There are other versions like a private residence in China that was built back in the 1990s by a man who had a few daughters who were obsessed with Hello Kitty.
But that’s not the only one in China either. Another version, this time in Shanghai, can actually be rented. You can live in it as long as you want, but it is very expensive at about 2 and a half thousand Chinese Yuan a day on average, which equals about 400 American dollars a day. The only "kitty" the owner of the house is saying hello to is the one at his bank.
While it’s neither an actual pineapple nor on the ocean’s floor (mostly because that would drown the homeowner), this giant structure in Australia is just one of many famous “big things” that seem to cover the country of Australia like so many discarded Vegemite jars.
However, the pineapple structure above itself is more of a sculpture and less of a habitable pad. If that saddens you, then you’ll be glad to realize that there still is a real, habitable version out there. Look no further than the Real-Life Pineapple Hotel located in the Dominican Republic. This villa in particular was created by Nickelodeon and Nick Resort Punta Cana.
The interior furnishings are amazingly similar to those in the show but don’t get too excited, it's not exactly cheap to stay here. Only true Spongebob lovers who can spare around $3800 per night will be able to enjoy this 1,500 square foot of pure SpongeBob livin’ that would definitely make Squidward jealous.
The Jetsons House
This one is particularly intriguing because, in an odd twist of time, the Jetsons' futuristic apartment was actually inspired by the retro-futuristic architecture of the early 1960s. This architecture was itself trying to mimic what people thought houses would look like in the future. In particular, the Jetsons' apartment complex was inspired by Los Angeles' famous Chemosphere, a home that looks like a UFO with central heating.

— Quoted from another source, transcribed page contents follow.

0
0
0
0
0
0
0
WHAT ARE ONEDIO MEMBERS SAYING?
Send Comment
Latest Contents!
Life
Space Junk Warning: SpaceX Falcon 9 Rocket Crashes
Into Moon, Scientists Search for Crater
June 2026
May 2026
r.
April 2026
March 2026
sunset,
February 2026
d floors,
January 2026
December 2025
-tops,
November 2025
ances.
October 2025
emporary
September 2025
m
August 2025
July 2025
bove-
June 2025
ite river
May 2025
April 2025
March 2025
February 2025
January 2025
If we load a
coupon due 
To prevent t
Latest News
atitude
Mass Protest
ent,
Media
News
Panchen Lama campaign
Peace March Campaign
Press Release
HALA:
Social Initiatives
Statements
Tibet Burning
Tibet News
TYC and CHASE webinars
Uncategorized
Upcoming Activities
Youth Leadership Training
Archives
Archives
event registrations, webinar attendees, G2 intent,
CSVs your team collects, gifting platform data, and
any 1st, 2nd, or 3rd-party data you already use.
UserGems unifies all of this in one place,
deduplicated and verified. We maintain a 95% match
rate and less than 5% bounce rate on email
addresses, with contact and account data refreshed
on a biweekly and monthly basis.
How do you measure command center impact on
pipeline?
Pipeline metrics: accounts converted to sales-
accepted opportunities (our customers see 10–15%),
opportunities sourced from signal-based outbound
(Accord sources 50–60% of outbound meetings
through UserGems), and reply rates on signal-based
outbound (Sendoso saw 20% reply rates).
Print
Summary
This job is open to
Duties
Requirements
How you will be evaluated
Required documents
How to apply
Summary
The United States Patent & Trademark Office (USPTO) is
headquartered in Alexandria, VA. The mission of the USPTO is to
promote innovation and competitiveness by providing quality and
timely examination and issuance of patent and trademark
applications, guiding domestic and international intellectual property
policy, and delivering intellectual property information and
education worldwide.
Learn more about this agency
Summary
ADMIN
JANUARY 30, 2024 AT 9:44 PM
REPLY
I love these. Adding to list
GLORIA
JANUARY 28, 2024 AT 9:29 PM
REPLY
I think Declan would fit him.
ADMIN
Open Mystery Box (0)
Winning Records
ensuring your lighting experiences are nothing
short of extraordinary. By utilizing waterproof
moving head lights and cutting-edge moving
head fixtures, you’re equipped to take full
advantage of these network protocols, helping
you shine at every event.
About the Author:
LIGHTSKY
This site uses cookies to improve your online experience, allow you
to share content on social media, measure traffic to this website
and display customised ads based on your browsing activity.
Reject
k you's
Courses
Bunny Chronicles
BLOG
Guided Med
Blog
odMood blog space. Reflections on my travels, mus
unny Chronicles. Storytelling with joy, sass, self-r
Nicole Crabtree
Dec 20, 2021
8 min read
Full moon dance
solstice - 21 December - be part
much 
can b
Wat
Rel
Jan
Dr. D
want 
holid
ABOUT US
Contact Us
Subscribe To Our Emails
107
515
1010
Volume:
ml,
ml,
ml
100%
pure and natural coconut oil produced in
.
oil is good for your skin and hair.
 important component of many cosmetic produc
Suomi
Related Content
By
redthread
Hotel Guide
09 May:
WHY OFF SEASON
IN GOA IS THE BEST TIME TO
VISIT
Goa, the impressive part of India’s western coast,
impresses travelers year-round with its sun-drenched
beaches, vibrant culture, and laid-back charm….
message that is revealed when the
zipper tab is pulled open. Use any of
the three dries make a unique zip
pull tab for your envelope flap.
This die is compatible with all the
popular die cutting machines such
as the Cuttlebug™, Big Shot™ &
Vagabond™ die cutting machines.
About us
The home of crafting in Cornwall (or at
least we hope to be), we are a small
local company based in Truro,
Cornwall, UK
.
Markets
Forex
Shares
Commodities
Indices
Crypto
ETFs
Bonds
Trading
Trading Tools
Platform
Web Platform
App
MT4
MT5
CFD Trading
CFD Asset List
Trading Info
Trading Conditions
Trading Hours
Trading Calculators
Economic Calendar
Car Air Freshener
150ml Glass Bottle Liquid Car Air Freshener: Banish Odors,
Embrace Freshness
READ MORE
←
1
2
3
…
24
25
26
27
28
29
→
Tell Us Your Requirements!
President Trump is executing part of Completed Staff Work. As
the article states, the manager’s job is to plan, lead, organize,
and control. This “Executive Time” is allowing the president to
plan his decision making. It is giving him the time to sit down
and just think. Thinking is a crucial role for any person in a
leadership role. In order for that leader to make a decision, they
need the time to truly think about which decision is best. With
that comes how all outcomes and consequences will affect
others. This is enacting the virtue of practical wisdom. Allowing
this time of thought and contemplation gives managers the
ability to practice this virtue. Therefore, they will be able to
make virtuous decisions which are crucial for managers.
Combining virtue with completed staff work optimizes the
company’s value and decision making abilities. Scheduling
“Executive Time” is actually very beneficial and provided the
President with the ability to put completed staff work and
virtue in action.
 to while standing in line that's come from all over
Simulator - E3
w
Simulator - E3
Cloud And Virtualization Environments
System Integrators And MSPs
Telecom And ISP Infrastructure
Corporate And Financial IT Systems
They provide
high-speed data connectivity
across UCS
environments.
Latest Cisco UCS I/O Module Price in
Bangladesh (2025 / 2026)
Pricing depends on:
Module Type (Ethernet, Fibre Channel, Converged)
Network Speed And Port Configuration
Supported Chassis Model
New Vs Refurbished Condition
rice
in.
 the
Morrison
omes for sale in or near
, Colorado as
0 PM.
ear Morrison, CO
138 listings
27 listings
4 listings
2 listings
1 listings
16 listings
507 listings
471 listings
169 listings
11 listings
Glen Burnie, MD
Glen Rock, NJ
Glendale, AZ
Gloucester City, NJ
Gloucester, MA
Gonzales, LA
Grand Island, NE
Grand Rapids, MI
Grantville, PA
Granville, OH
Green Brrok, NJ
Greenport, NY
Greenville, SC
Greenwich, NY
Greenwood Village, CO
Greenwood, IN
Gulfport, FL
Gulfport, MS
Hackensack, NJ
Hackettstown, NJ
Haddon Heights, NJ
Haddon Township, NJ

Perched on a 30-foot-high pole with a giant concrete pedestal, despite what you may think, the home is well suited to survive earthquakes, torrential storms, and, possibly, an alien invasion. The Chemosphere also inspired another cartoon home even more directly, that of actor Troy McClure of The Simpsons.
Snow White Cottage
Just outside Seattle resides a stunning Snow-White-themed cottage. Apparently, the first part of this house was built in the early 1970s and the owners continued working on it because they were prompted to construct a home "more in tune with the natural world" as opposed to a common style of home.
This 2,800-square-foot, four-bedroom, four-and-a-half-bath storybook home has hand-built doors that have ornate hinges and latches, carved wooden beams, and walls that evoke a magical cave. It's fit for a Disney princess like Snow White, and maybe seven dwarfs too, and in 2016 it was listed for sale at a cool $925,000.
In 1976 architect William Nicholson designed a series of reddish bubbles in Hillsborough, California, as a sort of experiment of new building materials. The dome-shaped house, named after the famous cartoon because it resembles the 'Stone Age' home Fred and Wilma lived in, is made of Wire Mesh that was inflated by balloons and shot with shotcrete.
Originally off-white in color, it was repainted a deep orange in the early 2000s. The interior is all white, keeping the home cool in the California summers and it features three stunning bedrooms and two bathrooms.
If the $4 million sale price is a little too steep and you only want to live like a caveman for a day or so then try this cave hotel, which nestles into the rocks of South Africa's Cederberg Mountains. Rooms are actually set in 10 different mini caves with spectacular mountain views.
And if that's not enough, there is the Outcrop Open Air Room, where guests can sleep under the stars, enjoying the celestial show thanks to a lack of light pollution and surrounding civilization.
I hope you were amazed at these cartoon houses you won't believe exist in real life. Thanks for reading.